I have to tell you in all honesty that my 9 year old son and I made this birthday cake for his dad/my husband with all the love in our hearts. Sergio always says he wants to retire on a farm so we chose a farm theme, and inspired by the amazing book “Hello Cupcake,” set to work to create this amazing farm scene, complete with horses, a small pond with fish, and a silo, made of inverted stacked ice cream cones topped with one of those snowball marshmallow cakes, and covered in icing.
Did you say silo? Yes, I said silo. That’s what I said. And that’s what it looks like, right?
Not according to the guests who came to the birthday party that night.
Scientific Data vs.
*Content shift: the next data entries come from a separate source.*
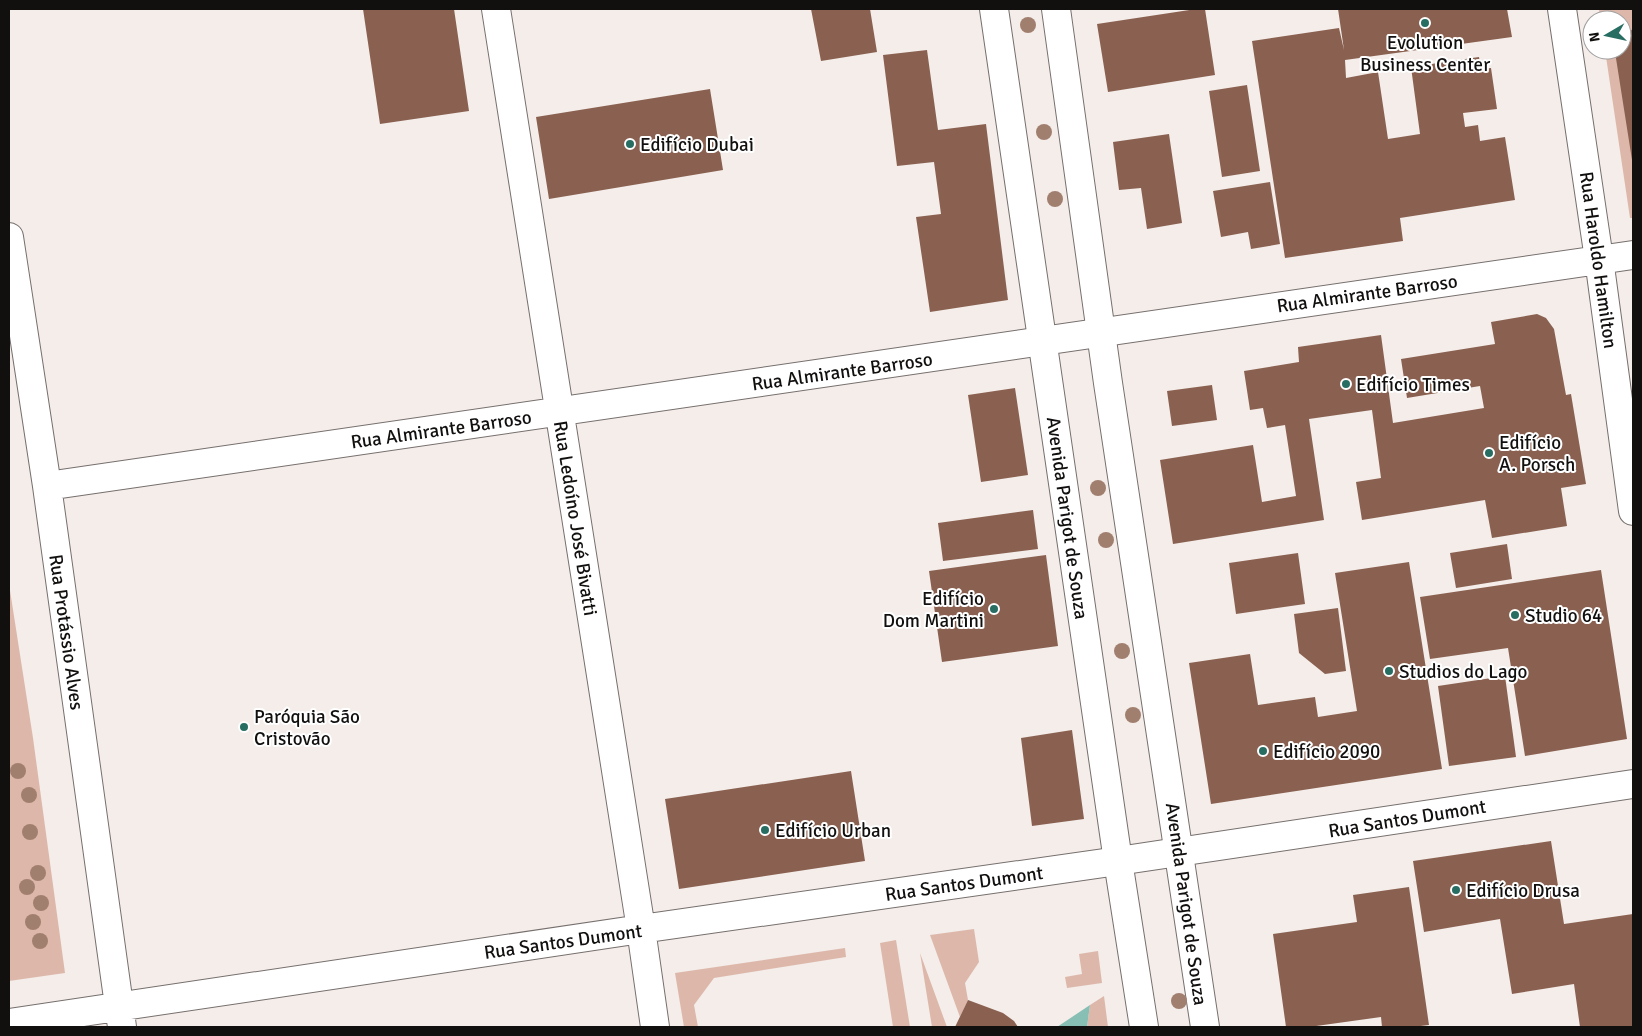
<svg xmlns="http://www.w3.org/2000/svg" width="1642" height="1036" font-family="Signika,sans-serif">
	<rect width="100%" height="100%" fill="#f4edea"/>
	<!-- green -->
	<path fill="#ddb8aa" d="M 1599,9 L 1633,9 L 1633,218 L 1630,218 L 1605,50 L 1622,50 L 1622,20 L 1600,20 Z
		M 9,584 L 33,738 L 65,973 L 9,981 Z
		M 974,929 L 979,962 L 965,983 L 968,1000 L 960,1017 L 930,935 Z
		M 896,940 L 910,1027 L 893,1027 L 880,943 Z
		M 845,948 L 846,957 L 714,978 L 694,1005 L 698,1027 L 684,1027 L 675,973 Z
		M 1098,951 L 1102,983 L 1067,988 L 1065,977 L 1082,974 L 1079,954 Z
		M 920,953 L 947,1027 L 932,1027 Z
		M 1104,996 L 1108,1027 L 1087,1027 L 1090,1005 Z"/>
	<!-- water -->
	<path fill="#87bfb4" d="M 1090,1005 L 1087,1027 L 1057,1027 Z"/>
	<!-- building -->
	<path fill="#8a6150" d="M 363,9 L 454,9 L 469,111 L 380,124 Z
		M 811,9 L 870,9 L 877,52 L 821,61 Z
		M 1196,9 L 1205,9 L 1215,75 L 1108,92 L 1097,24 Z
		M 1338,9 L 1507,9 L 1512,37 L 1345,60 L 1346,78 L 1378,72 L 1388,139 L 1420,134 L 1411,67 L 1479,57 L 1481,69 L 1491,68 L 1497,109 L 1463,113 L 1465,127 L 1478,125 L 1480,141 L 1505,137 L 1515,200 L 1400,218 L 1403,241 L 1285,258 L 1252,41 L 1339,28 L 1344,50 Z
		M 1633,28 L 1633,159 L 1632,160 L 1615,52 L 1617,50 L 1622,50 L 1622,43 Z
		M 927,50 L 938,130 L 986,124 L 1008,300 L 930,312 L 916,217 L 941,214 L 934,162 L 897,166 L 883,55 Z
		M 1247,85 L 1260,171 L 1222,177 L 1209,91 Z
		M 710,89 L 723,170 L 549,199 L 536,117 Z
		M 1169,134 L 1182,223 L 1147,229 L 1141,188 L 1119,190 L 1113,142 Z
		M 1270,182 L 1280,244 L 1251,249 L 1248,232 L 1221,237 L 1213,191 Z
		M 1537,314 L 1546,318 L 1554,329 L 1566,395 L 1571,394 L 1586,484 L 1561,488 L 1567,526 L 1492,538 L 1485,500 L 1362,520 L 1356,482 L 1381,478 L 1372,410 L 1309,419 L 1324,520 L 1173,544 L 1160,460 L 1253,445 L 1262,502 L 1296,496 L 1285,425 L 1267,428 L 1263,408 L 1250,410 L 1244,371 L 1299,362 L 1298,347 L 1381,335 L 1393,423 L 1484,408 L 1480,386 L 1407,398 L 1401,359 L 1495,344 L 1491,322 Z
		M 1212,385 L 1217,420 L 1172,426 L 1167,391 Z
		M 1015,388 L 1028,475 L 981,482 L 968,395 Z
		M 1033,510 L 1038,549 L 943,561 L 938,523 Z
		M 1507,544 L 1512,579 L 1456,588 L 1450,553 Z
		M 1298,553 L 1305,604 L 1236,614 L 1229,563 Z
		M 1046,555 L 1058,646 L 942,662 L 929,571 Z
		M 1409,562 L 1442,769 L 1211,804 L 1189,663 L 1250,654 L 1258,705 L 1315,697 L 1318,717 L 1357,711 L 1335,573 Z
		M 1601,570 L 1627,739 L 1525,756 L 1508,648 L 1430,659 L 1420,597 Z
		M 1338,608 L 1346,671 L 1325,674 L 1299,653 L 1294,614 Z
		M 1505,676 L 1516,757 L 1449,766 L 1438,686 Z
		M 1072,730 L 1084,819 L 1032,826 L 1021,738 Z
		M 851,771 L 865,861 L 679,889 L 665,799 Z
		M 1551,841 L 1564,924 L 1633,914 L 1633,1027 L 1580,1027 L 1574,984 L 1512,994 L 1500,919 L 1424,932 L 1413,861 Z
		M 1409,887 L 1429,1025 L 1412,1027 L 1382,1027 L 1381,1017 L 1309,1027 L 1286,1027 L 1273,934 L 1357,922 L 1353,895 Z
		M 968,1000 L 1003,1013 L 1014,1021 L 1018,1027 L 955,1027 Z"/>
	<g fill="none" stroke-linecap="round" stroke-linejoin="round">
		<defs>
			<path id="minor" d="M 496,9 L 641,929 L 655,1027
				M 1562,9 L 1599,259 L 1633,511
				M 9,237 L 47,486 L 122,1027
				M 47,486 L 1633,255
				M 9,1023 L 641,929 L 1118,861 L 1633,784"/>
			<path id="major" d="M 994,9 L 1118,861 L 1144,1027
				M 1056,9 L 1108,383 L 1205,1027"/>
		</defs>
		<!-- minor casing -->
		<use href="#minor" stroke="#766f6d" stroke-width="30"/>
		<!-- major casing -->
		<use href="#major" stroke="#766f6d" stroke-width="30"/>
		<!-- minor -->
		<use href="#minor" stroke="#fff" stroke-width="28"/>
		<!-- major -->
		<use href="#major" stroke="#fff" stroke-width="28"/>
	</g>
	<!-- trees -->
	<g fill="#a17f6f">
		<circle cx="1028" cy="25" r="8"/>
		<circle cx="1044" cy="132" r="8"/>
		<circle cx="1055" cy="199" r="8"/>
		<circle cx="1098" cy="488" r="8"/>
		<circle cx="1106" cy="540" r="8"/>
		<circle cx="1122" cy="651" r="8"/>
		<circle cx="1133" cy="715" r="8"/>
		<circle cx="18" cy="771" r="8"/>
		<circle cx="29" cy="795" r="8"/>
		<circle cx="30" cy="832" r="8"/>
		<circle cx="38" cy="873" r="8"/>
		<circle cx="27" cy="887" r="8"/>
		<circle cx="41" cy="903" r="8"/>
		<circle cx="33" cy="922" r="8"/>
		<circle cx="40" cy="941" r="8"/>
		<circle cx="1179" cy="1001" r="8"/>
	</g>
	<!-- markers -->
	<g fill="#276d62" stroke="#fff" stroke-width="2">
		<circle cx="1425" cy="23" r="5"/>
		<circle cx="630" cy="144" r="5"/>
		<circle cx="1346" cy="384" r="5"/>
		<circle cx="1489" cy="453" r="5"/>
		<circle cx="994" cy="609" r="5"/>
		<circle cx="1515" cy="615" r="5"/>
		<circle cx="1389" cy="671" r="5"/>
		<circle cx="244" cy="727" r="5"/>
		<circle cx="1263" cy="751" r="5"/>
		<circle cx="765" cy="830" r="5"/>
		<circle cx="1456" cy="890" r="5"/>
	</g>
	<g text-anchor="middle" stroke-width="4" stroke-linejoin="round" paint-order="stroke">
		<!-- poi labels -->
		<g font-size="19" fill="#12100f" stroke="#fff" text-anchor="start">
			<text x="1425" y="49" text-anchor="middle">Evolution<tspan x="1425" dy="22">Business Center</tspan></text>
			<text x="640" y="151">Edifício Dubai</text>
			<text x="1356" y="391">Edifício Times</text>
			<text x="1499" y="449">Edifício<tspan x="1499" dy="22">A. Porsch</tspan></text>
			<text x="984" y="605" text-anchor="end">Edifício<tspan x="984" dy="22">Dom Martini</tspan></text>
			<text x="1525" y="622">Studio 64</text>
			<text x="1399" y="678">Studios do Lago</text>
			<text x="254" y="723">Paróquia São<tspan x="254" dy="22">Cristovão</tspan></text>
			<text x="1273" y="758">Edifício 2090</text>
			<text x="775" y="837">Edifício Urban</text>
			<text x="1466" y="897">Edifício Drusa</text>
		</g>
		<!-- street labels -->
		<g font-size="19" fill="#12100f" stroke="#fff">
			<text transform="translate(1599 260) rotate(82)" y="7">Rua Haroldo Hamilton</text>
			<text transform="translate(1367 293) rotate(-8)" y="7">Rua Almirante Barroso</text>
			<text transform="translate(842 371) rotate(-8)" y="7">Rua Almirante Barroso</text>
			<text transform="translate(441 429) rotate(-8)" y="7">Rua Almirante Barroso</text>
			<text transform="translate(576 518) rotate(81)" y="7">Rua Ledoíno José Bivatti</text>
			<text transform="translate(1068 518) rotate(82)" y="7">Avenida Parigot de Souza</text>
			<text transform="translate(67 632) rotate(82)" y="7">Rua Protássio Alves</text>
			<text transform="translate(1407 818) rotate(-9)" y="7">Rua Santos Dumont</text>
			<text transform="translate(964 883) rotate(-8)" y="7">Rua Santos Dumont</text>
			<text transform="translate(1187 904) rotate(82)" y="7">Avenida Parigot de Souza</text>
			<text transform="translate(563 941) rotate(-8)" y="7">Rua Santos Dumont</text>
		</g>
	</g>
	<!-- border -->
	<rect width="1642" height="1036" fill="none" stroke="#12100f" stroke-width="20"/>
	<!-- north arrow -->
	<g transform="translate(1607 35) rotate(261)"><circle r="24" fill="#ffffff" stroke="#a09f9f"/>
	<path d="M0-4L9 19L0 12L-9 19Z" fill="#276d62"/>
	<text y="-8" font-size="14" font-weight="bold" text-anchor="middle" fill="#12100f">N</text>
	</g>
</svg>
Generalizations/Assumptions
Now, for a quick sociological analysis of this study, to see if there is any trending of perceptions based on sexual orientation or gender.
Overall, of 21 people total 33.3% of the people attending the party were so moved upon seeing the cake as to approach me and say “so, what’s up with the cake?”
Of that sample, 29% of the people who self-identified as straight and 43% of the people who self identified as gay thought the silo was something else. By gender, 25% of the women and 39% of the men saw the alternative interpretation. So, scientifically, it looks like the gay men were more likely to immediately stop and say “oh my…”
The lesson for intercultural communications?
1. Not everyone sees things the same way.
2. Once someone shares with you his or her interpretation of or orientation to an object, idea or concept, you will never be able to look at that item the same again. Your perception is forever changed by learning that of another.
3. Just as diverse teams can improve the bottom line with a more productive work place, a diversity of backgrounds and perspectives will make your party more fun, too.
What does this look like to you? No need to answer in writing, but if you do, please include your sexual orientation to add to the data collection.